Bottom line for the last thirty days:
ebay sales: $189.00. Yes, you read that right.
Fees owed to ebay as of the invoice I just received for Oct 15-Nov 15: $106.92.
Net earnings from ebay for the last thirty days: $82.08. Subtract auctiva fees and paypal fees, net earnings for the last thirty days on ebay = $32. Obviously I spent way more than $32 worth of materials to make, package, and ship the last month’s ebay sales.
Ebay: fuck you very much.
So I will honor the sales I have just put up, but then the nickel and dime things are coming down. It makes no sense to carry an inventory full of $6 and $8 items, none at all. I’m losing money keeping the store open like this, and most regular customers and clients go elsewhere anyway, so all I get at ebay are occasional trickles of new buyers who often don’t know, and don’t care, what my ethos as a maker of spiritual supplies is – they just want to know why their shit isn’t in their mailbox yet when they paid for it three days ago. When the sale is over, I may still keep some one of a kind things up, and maybe some kits and lots, at least through Christmas, but the days of swinging by to pick up a packet of hot foot powder are over when this sale is over. Customers can still get everything at bonanza and at my web store, karmazain.com, but I am hemorrhaging money trying to keep the ebay store afloat, and they are making it harder every day. Message received.

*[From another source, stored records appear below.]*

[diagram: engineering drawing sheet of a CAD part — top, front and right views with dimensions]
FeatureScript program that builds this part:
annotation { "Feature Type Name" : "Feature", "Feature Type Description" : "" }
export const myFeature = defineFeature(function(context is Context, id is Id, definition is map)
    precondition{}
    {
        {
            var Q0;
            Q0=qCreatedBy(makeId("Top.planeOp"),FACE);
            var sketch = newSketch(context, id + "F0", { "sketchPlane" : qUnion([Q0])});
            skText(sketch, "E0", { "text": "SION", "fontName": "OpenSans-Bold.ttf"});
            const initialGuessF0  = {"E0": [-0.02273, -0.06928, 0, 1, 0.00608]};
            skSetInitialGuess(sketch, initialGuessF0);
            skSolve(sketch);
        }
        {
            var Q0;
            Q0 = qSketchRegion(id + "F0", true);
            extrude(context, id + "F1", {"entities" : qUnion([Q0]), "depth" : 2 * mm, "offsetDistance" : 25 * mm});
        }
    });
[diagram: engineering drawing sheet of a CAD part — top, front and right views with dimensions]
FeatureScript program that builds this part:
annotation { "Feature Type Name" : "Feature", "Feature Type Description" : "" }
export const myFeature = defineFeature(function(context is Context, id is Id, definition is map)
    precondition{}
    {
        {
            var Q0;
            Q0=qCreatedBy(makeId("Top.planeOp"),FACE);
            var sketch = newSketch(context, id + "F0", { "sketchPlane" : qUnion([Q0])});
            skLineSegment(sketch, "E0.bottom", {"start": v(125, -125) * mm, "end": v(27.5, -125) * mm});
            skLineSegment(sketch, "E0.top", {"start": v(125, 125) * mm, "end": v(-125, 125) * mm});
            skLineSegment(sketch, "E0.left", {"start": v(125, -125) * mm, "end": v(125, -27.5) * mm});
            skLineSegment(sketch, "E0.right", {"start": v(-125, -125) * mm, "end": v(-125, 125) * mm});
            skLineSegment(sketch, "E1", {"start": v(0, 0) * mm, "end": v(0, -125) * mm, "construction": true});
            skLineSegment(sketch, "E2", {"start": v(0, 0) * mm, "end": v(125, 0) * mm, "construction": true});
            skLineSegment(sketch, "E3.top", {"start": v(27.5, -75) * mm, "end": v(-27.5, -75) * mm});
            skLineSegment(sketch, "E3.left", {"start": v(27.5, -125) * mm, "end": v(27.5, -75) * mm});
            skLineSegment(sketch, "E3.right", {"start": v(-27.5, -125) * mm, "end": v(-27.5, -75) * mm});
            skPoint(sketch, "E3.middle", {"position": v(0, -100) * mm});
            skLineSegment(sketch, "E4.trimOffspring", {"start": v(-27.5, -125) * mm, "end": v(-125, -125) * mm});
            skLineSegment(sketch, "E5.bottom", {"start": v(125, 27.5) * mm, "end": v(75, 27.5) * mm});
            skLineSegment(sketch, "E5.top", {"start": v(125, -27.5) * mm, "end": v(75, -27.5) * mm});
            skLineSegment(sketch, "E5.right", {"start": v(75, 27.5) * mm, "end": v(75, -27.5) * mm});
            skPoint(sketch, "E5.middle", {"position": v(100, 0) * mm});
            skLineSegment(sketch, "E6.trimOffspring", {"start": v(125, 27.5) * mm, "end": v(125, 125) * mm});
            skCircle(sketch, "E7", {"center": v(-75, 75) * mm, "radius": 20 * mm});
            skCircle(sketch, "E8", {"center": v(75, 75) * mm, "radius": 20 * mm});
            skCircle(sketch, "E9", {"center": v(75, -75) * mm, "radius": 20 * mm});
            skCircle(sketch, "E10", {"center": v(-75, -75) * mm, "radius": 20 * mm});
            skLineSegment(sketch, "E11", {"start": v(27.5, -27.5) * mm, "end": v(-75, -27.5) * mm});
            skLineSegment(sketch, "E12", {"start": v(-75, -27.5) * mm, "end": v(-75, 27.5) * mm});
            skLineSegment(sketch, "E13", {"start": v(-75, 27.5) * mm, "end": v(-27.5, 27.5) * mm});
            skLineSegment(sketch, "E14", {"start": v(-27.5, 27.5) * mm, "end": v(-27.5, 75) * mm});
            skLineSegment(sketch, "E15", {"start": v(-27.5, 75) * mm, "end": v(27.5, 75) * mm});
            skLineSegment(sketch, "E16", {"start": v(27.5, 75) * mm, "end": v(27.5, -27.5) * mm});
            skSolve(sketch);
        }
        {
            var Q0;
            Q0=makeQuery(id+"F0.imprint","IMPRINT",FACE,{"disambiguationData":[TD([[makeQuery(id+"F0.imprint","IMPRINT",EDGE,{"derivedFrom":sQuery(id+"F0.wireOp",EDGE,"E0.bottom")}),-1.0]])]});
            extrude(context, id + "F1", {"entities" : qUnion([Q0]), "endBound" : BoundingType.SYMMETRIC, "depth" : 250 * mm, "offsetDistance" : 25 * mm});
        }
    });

They are succeeding in their efforts to run off small sellers. And since they’re treating the little guys like shit, I’m not going to shop there anymore either. I will not continue to participate in this abuse of the small US sellers who *made ebay what it is* and who now can’t compete in a playing field where ebay’s policies favor huge offshore warehouses and networks shipping cheap mass-produced stuff worldwide. eBay thinks their buyers are only interested in the lowest price on stuff they can find elsewhere. Now, many are, because ebay’s trained them that way. But that’s not the eBay I started selling on in 2002, and that’s not what I shop at eBay for. So I’m done. I’m not sure what it’ll look like when all the dust has settled, but it damn sure won’t look like my paying them $106 a month for the privilege of $189 in sales (and about $1500 worth of grief from buyers who won’t read item listings and store policies and who ebay doesn’t allow sellers to protect themselves from when said buyers violate terms of service).
It was fun for a while, but it’s just depressing now (yes, it’s their company and they do what they want, but I cannot even tell you how many hours and hours and how much sweat I put into building my business on that site over the last decade, so it’s not something like I am having to close up shop there because the market left me behind or something like that – it really feels like after all those years… well, you get it by now, or else you won’t even if I keep going on about it).
Coming up soon, to try to remediate some of the negative tone of this post: some of my personal picks and recs for the holiday season – cool stuff from independent, small companies, individual craftspeople, and artists, so you can stuff all your Xmas stockings without having to participate in any WalMart Shuffles or Black Friday Tussles or other soul-sucking, crass displays of consumerism at once rampant, violent, and impersonal. Shop small, give gifts made with love and soul, and support small business and crafts this holiday season!